Он медленно, словно во сне, поднял правую руку. Пальцы его слегка дрожали. Он протянул руку к зеркалу, к светящейся трещине. Кончик его указательного пальца приблизился к холодной, вибрирующей поверхности стекла. Еще мгновение – и он коснется разрыва, нарушит его целостность, попытается войти. Он почти ощущал холод, исходящий из темноты коридора, слышал неразборчивый шепот, обещающий тайну…
В тот самый миг, когда кожа его пальца должна была коснуться стекла, синеватый свет внезапно погас. Словно кто-то выключил рубильник. Трещина исчезла. Просто испарилась, растворилась без следа.
Зеркало перед ним стало целым. Обычным старым, мутным зеркалом в тяжелой темной раме. Оно тускло отражало его собственное бледное, шокированное лицо и пустую комнату за его спиной. Никакой трещины. Никакого свечения. Никакого коридора в ничто. Никакого шепота. Словно ничего этого и не было. Словно все это было лишь игрой света, галлюцинацией, порожденной его усталым и взвинченным сознанием.
Но Андрей знал, что это было реально. Он чувствовал фантомный холод на кончике пальца, который так и не коснулся разрыва. Он слышал эхо шепота в ушах. Разрыв был здесь. И он закрылся прямо перед ним. То ли потому, что он попытался его пересечь. То ли потому, что его время истекло.
10. Уход из Пустоты
Андрей отшатнулся от зеркала, словно от удара. Сердце бешено колотилось в груди, отдаваясь гулким стуком в ушах. Он тяжело дышал, пытаясь справиться с волной адреналина и шока. Он смотрел на гладкую, неповрежденную поверхность старого трюмо, на свое бледное отражение, и разум отказывался принять то, что только что произошло.
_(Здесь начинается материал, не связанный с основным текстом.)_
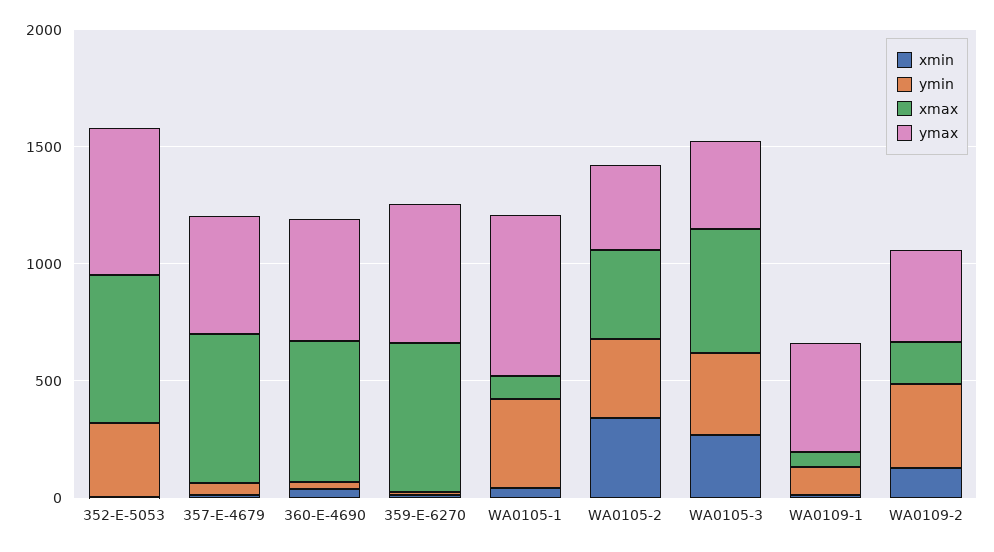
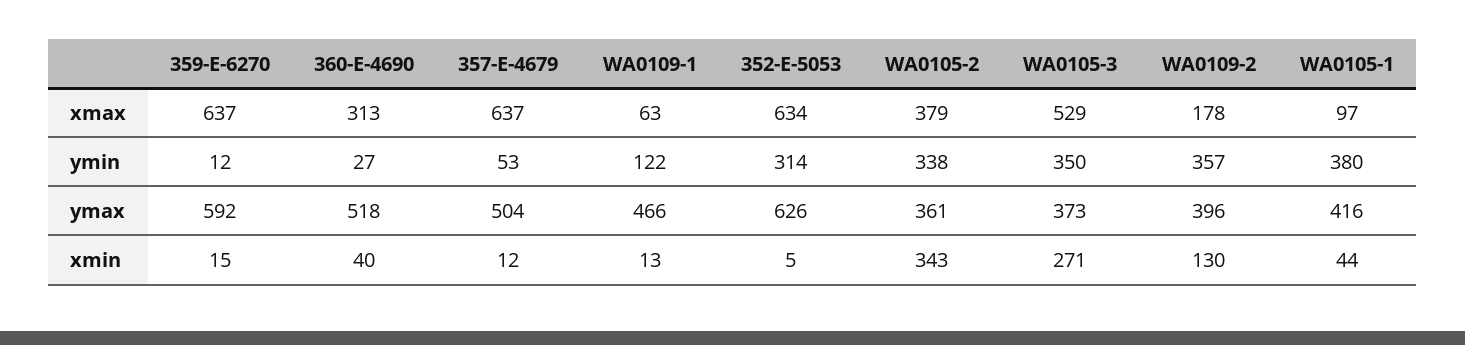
  {
    "xmin": {
      "352-E-5053": 5,
      "357-E-4679": 12,
      "360-E-4690": 40,
      "359-E-6270": 15,
      "WA0105-1": 44,
      "WA0105-2": 343,
      "WA0105-3": 271,
      "WA0109-1": 13,
      "WA0109-2": 130
    },
    "ymin": {
      "352-E-5053": 314,
      "357-E-4679": 53,
      "360-E-4690": 27,
      "359-E-6270": 12,
      "WA0105-1": 380,
      "WA0105-2": 338,
      "WA0105-3": 350,
      "WA0109-1": 122,
      "WA0109-2": 357
    },
    "xmax": {
      "352-E-5053": 634,
      "357-E-4679": 637,
-     "360-E-4690": 600,
+     "360-E-4690": 313,
      "359-E-6270": 637,
      "WA0105-1": 97,
      "WA0105-2": 379,
      "WA0105-3": 529,
      "WA0109-1": 63,
      "WA0109-2": 178
    },
    "ymax": {
      "352-E-5053": 626,
      "357-E-4679": 504,
      "360-E-4690": 518,
      "359-E-6270": 592,
-     "WA0105-1": 700,
+     "WA0105-1": 416,
      "WA0105-2": 361,
      "WA0105-3": 373,
      "WA0109-1": 466,
      "WA0109-2": 396
    }
  }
Иллюзия? Галлюцинация, порожденная усталостью, стрессом и мрачной атмосферой этой квартиры? Может быть, он просто увидел игру света на мутном стекле, а его воображение дорисовало остальное – трещину, свечение, коридор, шепот? Это было бы самым логичным, самым рациональным объяснением.
Но что-то внутри него сопротивлялось этой логике. Ощущение вибрирующего холода на кончике пальца, эхо того странного, нечеловеческого шепота, сама яркость и отчетливость видения – все это было слишком реальным, чтобы быть просто плодом воображения. Он чувствовал это почти с абсолютной уверенностью: разрыв был здесь. Реальный разрыв в ткани реальности, замаскированный под трещину в старом зеркале. И он закрылся. Захлопнулся прямо перед ним, не позволив заглянуть глубже, не дав пересечь границу. Почему? Испугался его прикосновения? Или такова была его природа – появляться и исчезать, дразнить возможностью иного, но оставаться непроницаемым?
Он медленно отступил от зеркала, переводя дыхание. Нужно было уходить. Оставаться здесь дольше было бессмысленно и, возможно, небезопасно. Эта комната была не просто пустой, она была ловушкой, лабиринтом, местом силы или разлома, природу которого он не понимал.
Он бросил последний, прощальный взгляд на это странное пространство. На стол, где остался лежать карандаш и листы с непонятными записями. На аккуратно застеленную кровать под серым покрывалом. На книжный стеллаж с томами по философии. На целое теперь, но все еще хранящее свою тайну зеркало в темном углу. Комната молчала, храня свои секреты так же надежно, как и ее исчезнувшая хозяйка.
Но он не мог уйти с пустыми руками. Он подошел к столу и взял книгу Деррида – ту, с пометками и главным посланием. Затем осторожно достал из кармана старую, пожелтевшую фотографию, еще раз вгляделся в лицо Лики из другого времени и спрятал ее во внутренний карман пальто, рядом с холодным камнем. Книга и фотография. Это были единственные материальные следы, единственные артефакты, которые он мог унести из этой пустоты, единственные нити, связывающие его с тайной Лики.